Zhuoyi Huang
Publications
Escaping the Context Bottleneck: Active Context Curation for LLM Agents via Reinforcement Learning
Large Language Models (LLMs) struggle with long-horizon tasks due to the "context bottleneck" and the "lost-in-the-middle" phenomenon, where accumulated noise from verbose environments degrades reasoning over multi-turn interactions. To address this issue, we introduce a symbiotic framework that decouples context management from task execution. Our architecture pairs a lightweight, specialized policy model, ContextCurator, with a powerful frozen foundation model, TaskExecutor. Trained via reinforcement learning, ContextCurator actively reduces information entropy in the working memory. It aggressively prunes environmental noise while preserving reasoning anchors, that is, sparse data points that are critical for future deductions. On WebArena, our framework improves the success rate of Gemini-3.0-flash from 36.4% to 41.2% while reducing token consumption by 8.8% (from 47.4K to 43.3K). On DeepSearch, it achieves a 57.1% success rate, compared with 53.9%, while reducing token consumption by a factor of 8. Remarkably, a 7B ContextCurator matches the context management performance of GPT-4o, providing a scalable and computationally efficient paradigm for autonomous long-horizon agents.
COINBench: Moving Beyond Individual Perspectives to Collective Intent Understanding
Understanding human intent is a high-level cognitive challenge for Large Language Models (LLMs), requiring sophisticated reasoning over noisy, conflicting, and non-linear discourse. While LLMs excel at following individual instructions, their ability to distill Collective Intent - the process of extracting consensus, resolving contradictions, and inferring latent trends from multi-source public discussions - remains largely unexplored. To bridge this gap, we introduce COIN-BENCH, a dynamic, real-world, live-updating benchmark specifically designed to evaluate LLMs on collective intent understanding within the consumer domain. Unlike traditional benchmarks that focus on transactional outcomes, COIN-BENCH operationalizes intent as a hierarchical cognitive structure, ranging from explicit scenarios to deep causal reasoning. We implement a robust evaluation pipeline that combines a rule-based method with an LLM-as-the-Judge approach. This framework incorporates COIN-TREE for hierarchical cognitive structuring and retrieval-augmented verification (COIN-RAG) to ensure expert-level precision in analyzing raw, collective human discussions. An extensive evaluation of 20 state-of-the-art LLMs across four dimensions - depth, breadth, informativeness, and correctness - reveals that while current models can handle surface-level aggregation, they still struggle with the analytical depth required for complex intent synthesis. COIN-BENCH establishes a new standard for advancing LLMs from passive instruction followers to expert-level analytical agents capable of deciphering the collective voice of the real world. See our project page on COIN-BENCH.

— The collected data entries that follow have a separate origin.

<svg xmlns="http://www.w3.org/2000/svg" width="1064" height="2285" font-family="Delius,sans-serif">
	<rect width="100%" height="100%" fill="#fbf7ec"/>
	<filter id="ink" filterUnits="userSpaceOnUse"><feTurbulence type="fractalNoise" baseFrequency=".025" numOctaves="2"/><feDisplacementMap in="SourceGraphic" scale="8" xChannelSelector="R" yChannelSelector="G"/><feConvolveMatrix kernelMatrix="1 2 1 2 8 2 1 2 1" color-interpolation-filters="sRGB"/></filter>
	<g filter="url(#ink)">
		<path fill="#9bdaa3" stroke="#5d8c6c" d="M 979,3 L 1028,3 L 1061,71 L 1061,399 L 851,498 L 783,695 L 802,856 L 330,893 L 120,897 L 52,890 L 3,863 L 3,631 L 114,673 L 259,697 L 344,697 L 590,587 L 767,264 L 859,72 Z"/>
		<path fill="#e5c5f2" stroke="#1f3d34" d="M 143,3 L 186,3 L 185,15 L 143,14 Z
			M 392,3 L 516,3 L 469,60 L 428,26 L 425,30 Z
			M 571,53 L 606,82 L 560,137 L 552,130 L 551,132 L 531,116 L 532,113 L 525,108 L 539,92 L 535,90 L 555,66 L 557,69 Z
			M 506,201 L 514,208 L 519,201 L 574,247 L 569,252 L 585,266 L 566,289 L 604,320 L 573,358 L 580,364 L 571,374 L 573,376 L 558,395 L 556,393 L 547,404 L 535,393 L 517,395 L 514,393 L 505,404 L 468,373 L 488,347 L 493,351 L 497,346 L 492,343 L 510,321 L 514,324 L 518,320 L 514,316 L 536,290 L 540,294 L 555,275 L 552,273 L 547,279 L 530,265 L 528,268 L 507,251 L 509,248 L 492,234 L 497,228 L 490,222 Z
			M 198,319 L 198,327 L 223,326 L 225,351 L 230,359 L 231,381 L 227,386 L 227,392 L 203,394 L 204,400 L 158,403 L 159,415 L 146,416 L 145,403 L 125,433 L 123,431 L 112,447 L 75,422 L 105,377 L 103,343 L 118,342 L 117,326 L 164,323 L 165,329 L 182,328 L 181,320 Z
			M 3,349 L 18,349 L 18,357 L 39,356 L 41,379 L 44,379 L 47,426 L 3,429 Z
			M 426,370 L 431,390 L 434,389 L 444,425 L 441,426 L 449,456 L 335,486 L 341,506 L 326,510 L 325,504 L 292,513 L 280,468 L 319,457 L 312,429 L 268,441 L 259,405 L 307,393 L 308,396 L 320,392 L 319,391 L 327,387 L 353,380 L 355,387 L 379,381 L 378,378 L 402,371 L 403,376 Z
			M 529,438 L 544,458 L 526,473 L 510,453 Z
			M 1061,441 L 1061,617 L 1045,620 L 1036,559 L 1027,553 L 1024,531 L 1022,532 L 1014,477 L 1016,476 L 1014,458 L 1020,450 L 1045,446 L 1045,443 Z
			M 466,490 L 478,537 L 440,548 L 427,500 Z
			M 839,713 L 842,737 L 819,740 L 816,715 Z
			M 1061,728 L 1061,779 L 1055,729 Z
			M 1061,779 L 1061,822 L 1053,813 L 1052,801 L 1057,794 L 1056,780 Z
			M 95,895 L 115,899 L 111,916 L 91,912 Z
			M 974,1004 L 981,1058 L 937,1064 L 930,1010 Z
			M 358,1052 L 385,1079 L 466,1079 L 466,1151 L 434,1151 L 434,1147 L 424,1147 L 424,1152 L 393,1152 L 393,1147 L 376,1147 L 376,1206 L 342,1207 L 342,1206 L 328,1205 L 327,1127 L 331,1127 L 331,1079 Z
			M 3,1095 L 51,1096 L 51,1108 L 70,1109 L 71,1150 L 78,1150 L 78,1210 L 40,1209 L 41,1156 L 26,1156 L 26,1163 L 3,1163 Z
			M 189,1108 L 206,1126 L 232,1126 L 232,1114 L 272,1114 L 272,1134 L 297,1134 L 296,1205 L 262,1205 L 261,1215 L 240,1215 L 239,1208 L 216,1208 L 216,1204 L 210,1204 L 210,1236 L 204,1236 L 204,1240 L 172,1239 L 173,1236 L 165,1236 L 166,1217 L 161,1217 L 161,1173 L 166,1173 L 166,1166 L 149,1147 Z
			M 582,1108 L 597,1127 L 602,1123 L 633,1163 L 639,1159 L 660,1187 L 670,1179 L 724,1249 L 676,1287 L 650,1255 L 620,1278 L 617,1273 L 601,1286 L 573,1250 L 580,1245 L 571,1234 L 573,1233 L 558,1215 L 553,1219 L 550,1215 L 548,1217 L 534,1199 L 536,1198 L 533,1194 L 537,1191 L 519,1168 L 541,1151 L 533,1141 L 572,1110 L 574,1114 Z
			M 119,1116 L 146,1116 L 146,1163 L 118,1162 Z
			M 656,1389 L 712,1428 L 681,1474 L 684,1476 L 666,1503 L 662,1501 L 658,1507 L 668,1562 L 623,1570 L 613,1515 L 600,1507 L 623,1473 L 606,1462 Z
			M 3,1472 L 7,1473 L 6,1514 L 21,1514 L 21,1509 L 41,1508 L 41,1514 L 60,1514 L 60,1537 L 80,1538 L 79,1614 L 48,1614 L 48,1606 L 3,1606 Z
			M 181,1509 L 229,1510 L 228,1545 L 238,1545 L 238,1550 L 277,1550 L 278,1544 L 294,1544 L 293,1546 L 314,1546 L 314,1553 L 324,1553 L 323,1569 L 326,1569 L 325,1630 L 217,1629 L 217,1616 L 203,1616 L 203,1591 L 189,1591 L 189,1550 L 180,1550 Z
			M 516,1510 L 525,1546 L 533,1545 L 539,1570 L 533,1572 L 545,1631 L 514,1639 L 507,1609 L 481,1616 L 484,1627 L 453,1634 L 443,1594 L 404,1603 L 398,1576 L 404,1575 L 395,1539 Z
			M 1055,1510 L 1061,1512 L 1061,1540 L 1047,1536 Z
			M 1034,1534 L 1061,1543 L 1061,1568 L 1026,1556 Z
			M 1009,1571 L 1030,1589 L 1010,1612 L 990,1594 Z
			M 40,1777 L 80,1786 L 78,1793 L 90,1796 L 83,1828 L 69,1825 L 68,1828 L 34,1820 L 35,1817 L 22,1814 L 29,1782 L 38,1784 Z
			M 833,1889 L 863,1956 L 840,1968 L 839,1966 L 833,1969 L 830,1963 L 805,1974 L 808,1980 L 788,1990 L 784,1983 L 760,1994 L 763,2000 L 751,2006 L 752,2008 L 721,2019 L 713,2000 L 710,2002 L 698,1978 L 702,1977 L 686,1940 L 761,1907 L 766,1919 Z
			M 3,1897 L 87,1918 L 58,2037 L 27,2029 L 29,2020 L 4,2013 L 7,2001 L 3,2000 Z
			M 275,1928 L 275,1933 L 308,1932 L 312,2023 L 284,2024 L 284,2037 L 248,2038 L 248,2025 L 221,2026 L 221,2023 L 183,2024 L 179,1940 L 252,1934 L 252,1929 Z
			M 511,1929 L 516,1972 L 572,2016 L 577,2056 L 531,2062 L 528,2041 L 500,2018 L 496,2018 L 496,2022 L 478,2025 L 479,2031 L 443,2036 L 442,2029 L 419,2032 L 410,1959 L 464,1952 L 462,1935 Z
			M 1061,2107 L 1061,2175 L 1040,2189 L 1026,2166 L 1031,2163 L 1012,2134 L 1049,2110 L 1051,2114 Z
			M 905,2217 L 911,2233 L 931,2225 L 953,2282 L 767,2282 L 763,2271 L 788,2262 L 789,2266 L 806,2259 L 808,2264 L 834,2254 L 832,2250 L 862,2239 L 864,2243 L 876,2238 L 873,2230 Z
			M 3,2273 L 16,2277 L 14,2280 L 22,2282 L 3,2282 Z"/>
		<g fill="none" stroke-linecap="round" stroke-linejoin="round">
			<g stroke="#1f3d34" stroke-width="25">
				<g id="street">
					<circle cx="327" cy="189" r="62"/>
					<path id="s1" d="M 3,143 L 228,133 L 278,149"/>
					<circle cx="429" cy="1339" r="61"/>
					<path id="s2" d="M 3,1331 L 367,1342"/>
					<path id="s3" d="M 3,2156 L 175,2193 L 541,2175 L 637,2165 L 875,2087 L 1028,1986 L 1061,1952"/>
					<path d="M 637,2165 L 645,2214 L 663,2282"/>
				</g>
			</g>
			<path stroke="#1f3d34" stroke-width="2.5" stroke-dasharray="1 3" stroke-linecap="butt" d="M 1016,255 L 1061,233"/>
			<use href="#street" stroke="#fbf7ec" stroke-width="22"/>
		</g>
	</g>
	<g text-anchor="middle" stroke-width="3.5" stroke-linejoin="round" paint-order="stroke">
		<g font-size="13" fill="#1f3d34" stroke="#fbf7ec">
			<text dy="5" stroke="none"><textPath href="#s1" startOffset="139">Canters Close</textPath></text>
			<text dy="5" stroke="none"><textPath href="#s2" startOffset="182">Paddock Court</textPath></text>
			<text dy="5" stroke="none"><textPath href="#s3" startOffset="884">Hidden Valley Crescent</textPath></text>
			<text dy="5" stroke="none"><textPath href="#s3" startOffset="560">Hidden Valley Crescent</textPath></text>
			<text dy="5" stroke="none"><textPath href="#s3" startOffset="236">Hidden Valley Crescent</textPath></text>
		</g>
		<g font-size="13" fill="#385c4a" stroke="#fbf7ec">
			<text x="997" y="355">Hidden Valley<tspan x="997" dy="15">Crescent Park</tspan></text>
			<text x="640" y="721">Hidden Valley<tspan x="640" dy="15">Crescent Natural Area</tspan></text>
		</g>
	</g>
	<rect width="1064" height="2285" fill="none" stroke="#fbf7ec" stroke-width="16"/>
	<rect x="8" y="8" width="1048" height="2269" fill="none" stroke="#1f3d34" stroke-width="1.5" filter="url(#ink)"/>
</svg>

Fine-tuning Small Language Models as Efficient Enterprise Search Relevance Labelers
In enterprise search, building high-quality datasets at scale remains a central challenge due to the difficulty of acquiring labeled data. To resolve this challenge, we propose an efficient approach to fine-tune small language models (SLMs) for accurate relevance labeling, enabling high-throughput, domain-specific labeling comparable or even better in quality to that of state-of-the-art large language models (LLMs). To overcome the lack of high-quality and accessible datasets in the enterprise domain, our method leverages on synthetic data generation. Specifically, we employ an LLM to synthesize realistic enterprise queries from a seed document, apply BM25 to retrieve hard negatives, and use a teacher LLM to assign relevance scores. The resulting dataset is then distilled into an SLM, producing a compact relevance labeler. We evaluate our approach on a high-quality benchmark consisting of 923 enterprise query-document pairs annotated by trained human annotators, and show that the distilled SLM achieves agreement with human judgments on par with or better than the teacher LLM. Furthermore, our fine-tuned labeler substantially improves throughput, achieving 17 times increase while also being 19 times more cost-effective. This approach enables scalable and cost-effective relevance labeling for enterprise-scale retrieval applications, supporting rapid offline evaluation and iteration in real-world settings.